- Amplify Newsletter
When I offered you my previous three playlists, we were wondering when we’d hear live music again. Since then, over the summer, I hope you’ve all had a chance to experience and be reminded of the wonders of live music making, even if in relatively constrained environs.
As someone who has spent a good deal of his professional life as a recording producer, I must say that I’ve never been more aware of the difference in currency between recordings and live performance. As much as I relish listening to Schumann’s Dichterliebe on disc (Fischer-Dieskau and Eschenbach, preferably), the impact of my first live concert since March as a listener (the very same Schumann with Mark Padmore and our wonderful visiting professor Ryan Wigglesworth) was overwhelming. It reassured me that what we are training young people to master, communicate and advocate is of incalculable value.

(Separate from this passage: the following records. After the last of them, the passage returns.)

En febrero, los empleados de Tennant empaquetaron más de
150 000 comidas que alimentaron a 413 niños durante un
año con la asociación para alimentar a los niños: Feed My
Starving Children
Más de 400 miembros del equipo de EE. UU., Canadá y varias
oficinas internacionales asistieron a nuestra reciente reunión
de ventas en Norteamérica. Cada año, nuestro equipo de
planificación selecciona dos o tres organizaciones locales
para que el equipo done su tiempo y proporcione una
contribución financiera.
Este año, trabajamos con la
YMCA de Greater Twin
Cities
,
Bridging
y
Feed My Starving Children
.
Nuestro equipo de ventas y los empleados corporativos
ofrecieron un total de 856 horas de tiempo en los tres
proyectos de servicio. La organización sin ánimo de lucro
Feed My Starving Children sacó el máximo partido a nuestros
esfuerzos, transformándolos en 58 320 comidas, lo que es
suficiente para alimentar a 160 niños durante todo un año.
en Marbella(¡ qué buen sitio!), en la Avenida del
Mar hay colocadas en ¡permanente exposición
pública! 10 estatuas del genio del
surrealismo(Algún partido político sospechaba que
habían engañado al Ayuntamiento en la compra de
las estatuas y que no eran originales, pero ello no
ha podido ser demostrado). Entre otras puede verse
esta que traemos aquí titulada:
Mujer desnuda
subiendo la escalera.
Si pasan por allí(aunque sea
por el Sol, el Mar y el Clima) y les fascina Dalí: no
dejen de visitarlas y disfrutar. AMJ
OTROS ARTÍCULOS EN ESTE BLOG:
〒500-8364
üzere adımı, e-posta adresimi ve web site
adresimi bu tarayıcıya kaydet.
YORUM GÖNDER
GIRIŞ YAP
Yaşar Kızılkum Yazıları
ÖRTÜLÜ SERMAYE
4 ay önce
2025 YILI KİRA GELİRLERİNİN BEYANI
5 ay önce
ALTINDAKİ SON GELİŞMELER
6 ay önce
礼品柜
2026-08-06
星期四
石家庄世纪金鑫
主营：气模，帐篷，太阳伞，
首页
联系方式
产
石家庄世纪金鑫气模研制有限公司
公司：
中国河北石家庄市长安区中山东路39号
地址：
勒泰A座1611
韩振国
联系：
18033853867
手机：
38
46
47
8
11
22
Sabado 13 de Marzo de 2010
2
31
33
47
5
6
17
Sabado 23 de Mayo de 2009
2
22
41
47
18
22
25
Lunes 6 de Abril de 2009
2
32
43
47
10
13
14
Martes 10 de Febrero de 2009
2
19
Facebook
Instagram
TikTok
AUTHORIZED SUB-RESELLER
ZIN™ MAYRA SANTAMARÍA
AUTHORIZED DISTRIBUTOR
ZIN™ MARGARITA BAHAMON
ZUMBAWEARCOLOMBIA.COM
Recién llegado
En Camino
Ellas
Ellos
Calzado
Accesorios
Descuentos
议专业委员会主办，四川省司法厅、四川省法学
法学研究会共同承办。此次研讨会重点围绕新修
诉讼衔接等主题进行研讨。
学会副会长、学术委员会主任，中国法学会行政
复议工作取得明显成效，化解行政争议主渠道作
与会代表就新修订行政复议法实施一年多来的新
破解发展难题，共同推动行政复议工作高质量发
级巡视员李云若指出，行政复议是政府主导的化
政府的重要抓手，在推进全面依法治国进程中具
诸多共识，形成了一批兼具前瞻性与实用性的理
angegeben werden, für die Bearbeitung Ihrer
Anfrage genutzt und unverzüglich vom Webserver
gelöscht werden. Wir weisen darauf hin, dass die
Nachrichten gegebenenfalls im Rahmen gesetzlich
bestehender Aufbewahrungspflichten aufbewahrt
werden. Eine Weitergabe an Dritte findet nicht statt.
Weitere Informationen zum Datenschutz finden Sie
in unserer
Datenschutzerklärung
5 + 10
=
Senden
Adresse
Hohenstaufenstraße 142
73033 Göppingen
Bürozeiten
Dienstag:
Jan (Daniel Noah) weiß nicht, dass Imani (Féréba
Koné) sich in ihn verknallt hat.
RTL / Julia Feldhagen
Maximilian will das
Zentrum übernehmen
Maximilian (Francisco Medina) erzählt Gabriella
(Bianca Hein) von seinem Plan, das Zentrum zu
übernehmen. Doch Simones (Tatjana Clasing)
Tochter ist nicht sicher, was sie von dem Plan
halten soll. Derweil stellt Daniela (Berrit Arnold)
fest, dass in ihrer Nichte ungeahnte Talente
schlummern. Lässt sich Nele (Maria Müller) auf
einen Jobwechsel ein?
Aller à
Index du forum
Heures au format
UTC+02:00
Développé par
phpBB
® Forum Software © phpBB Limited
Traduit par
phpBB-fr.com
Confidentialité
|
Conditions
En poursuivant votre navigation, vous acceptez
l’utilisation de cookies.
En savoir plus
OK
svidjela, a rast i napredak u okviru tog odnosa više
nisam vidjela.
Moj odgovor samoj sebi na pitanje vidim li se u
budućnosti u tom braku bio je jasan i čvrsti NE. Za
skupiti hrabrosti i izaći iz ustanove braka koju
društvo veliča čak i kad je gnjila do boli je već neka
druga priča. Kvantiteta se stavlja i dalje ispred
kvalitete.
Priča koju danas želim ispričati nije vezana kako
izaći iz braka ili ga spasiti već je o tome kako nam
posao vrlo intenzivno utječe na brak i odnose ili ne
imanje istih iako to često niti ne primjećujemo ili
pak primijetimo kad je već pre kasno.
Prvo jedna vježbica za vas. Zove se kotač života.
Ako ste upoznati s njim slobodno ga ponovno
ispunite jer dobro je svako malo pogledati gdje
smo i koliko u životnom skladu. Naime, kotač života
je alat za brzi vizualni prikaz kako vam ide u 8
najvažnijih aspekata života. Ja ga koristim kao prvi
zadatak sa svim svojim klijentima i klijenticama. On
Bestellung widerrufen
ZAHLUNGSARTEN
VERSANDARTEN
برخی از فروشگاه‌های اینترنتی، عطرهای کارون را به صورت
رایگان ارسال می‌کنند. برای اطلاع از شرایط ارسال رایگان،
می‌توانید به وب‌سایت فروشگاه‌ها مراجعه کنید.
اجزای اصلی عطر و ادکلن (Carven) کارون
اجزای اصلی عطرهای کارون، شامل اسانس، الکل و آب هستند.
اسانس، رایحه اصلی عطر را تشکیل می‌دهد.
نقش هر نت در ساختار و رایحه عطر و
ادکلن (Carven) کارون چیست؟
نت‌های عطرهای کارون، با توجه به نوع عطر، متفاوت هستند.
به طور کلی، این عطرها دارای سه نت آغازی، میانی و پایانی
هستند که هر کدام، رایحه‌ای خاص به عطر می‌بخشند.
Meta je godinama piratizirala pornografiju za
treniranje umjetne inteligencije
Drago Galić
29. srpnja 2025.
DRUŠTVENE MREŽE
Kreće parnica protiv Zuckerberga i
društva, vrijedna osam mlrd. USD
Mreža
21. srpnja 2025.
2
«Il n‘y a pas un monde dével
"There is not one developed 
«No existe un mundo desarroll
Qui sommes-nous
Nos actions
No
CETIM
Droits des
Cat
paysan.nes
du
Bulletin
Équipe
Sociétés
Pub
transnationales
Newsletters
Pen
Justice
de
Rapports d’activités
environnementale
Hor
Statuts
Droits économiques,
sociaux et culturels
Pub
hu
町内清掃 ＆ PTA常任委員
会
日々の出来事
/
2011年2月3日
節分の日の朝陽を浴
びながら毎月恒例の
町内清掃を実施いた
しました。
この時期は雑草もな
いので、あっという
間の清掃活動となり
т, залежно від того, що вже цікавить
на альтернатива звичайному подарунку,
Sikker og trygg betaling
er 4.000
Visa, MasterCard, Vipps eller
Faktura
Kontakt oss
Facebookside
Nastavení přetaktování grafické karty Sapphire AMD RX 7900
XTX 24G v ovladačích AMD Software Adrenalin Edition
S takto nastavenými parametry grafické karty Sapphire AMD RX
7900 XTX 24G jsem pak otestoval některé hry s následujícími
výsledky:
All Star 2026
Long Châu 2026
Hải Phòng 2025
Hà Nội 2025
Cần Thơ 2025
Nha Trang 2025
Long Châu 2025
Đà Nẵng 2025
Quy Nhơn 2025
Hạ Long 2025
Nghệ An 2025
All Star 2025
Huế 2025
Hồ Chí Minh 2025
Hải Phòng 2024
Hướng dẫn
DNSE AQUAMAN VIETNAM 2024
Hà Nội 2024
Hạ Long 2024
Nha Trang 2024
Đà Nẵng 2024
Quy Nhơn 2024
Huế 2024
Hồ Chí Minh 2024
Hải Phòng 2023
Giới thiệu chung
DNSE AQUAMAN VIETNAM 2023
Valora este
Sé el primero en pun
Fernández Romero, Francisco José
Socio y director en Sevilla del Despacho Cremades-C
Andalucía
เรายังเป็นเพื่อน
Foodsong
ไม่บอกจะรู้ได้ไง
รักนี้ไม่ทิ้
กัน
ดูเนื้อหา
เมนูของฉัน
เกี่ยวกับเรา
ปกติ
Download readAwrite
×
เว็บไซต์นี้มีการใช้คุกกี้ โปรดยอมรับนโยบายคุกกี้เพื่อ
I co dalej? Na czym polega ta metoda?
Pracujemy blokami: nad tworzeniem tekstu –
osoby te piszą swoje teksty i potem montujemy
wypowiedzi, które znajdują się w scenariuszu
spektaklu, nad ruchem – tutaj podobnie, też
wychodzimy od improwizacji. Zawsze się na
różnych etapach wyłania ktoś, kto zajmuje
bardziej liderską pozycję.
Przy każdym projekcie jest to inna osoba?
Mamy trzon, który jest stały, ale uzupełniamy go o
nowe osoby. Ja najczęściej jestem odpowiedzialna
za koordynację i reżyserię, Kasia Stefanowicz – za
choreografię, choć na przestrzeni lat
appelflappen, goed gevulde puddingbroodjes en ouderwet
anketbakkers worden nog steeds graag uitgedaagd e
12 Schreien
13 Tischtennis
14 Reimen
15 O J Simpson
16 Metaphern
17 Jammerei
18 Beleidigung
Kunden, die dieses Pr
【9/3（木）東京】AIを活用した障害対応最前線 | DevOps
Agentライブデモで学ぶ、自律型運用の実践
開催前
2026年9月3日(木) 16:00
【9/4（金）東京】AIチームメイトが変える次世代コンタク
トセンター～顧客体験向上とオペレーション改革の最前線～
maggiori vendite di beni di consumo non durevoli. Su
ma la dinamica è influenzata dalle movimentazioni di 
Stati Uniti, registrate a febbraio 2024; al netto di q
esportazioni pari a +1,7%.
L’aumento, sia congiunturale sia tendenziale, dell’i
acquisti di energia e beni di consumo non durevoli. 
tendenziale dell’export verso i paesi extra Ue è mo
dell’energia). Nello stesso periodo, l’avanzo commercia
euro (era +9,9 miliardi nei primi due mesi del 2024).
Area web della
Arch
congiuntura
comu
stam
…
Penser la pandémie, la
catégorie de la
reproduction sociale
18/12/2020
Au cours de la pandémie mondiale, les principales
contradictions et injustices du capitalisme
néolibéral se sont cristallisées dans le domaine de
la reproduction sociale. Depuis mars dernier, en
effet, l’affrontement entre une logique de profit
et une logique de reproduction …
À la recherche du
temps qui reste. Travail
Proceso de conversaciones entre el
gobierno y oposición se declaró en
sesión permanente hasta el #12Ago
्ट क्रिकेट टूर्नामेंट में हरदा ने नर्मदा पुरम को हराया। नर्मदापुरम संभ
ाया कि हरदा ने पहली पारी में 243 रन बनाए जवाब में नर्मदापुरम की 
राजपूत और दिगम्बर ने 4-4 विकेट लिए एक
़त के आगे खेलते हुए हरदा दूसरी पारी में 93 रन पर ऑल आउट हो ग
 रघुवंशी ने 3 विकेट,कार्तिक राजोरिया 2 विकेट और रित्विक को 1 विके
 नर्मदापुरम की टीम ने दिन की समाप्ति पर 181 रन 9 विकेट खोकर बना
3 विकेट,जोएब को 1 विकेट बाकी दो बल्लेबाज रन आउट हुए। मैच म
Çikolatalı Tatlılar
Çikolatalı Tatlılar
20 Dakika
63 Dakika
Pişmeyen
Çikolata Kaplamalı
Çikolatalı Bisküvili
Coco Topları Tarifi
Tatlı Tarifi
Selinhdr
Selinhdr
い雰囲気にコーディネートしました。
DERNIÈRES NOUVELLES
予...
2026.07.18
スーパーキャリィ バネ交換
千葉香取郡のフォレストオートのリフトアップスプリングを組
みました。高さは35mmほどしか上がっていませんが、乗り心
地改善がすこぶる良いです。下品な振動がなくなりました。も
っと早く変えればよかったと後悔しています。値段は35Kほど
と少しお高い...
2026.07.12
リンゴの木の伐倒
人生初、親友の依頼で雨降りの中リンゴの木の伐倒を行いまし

But reminding ourselves of great recent events, I’m alighting on two Big Concerts of Big Pieces (deliberately capitalised). Firstly, there’s another chance to ponder the special place of Semyon Bychkov’s work here – what a legacy of concerts and experiences we’ve had with him, as he moves between all the great European opera houses and concert halls and generously finds time for us as well. The finale of Mahler’s Ninth Symphony always imparts an astonishingly agonising valediction (though the composer had part of another symphony to go, his incomplete ‘Tenth’). One associates the most successful performances with experienced and seasoned ensembles skilfully scoping out the intensely sculpted and multi-textured paragraphs – moving from ‘romantic’ lushness to an other-worldliness, a disintegration of norms towards an ‘abyss’ which would lead to the world of Schoenberg and his compatriots.
Bychkov, as you can see and hear here, always conducts ‘up’ to students and expects them to ‘live’ his demanding journeys with courage and belief. Speaking of valediction, this movement is forever remembered as the most celebrated concert in the Musikverein in the New Year of 1938 leading up to the Anschluss in March, conducted by Mahler’s protégé Bruno Walter – who had premiered the work in 1912. How EMI got the tapes out of Austria is a story in and of itself and worth googling.
Carl Nielsen has often been described as the Scandinavian Mahler, which I think can be justified on a few levels, not least in his desire to reflect bold emotional canvases with extrovert struggle and resolution. (‘Music is the sound of life’, as Nielsen said – which is, I suppose, quite Mahlerian in essence). ‘The Inextinguishable’, the Fourth Symphony, is a masterpiece that unfairly sits outside the canon, possibly just for being Danish and not German. I can’t remember ever performing this piece at the Academy over the last 30 years. It was a revelation for the students to play a major 20th-century symphony that was new to almost all of them. Who better to espouse the wonders of a lesser-known gem, employing every kind of legitimately persuasive technique (ie musical ones!) than our Barbirolli Chair of Conducting, Sir Mark Elder? It was a thrilling and beautiful concert. Recalling and relistening to the ‘battle’ at the end between those two timpani, where D minor tries to extinguish the power of E major, but whose eventual dominance still sends shivers up and down my spine . Life-affirming stuff.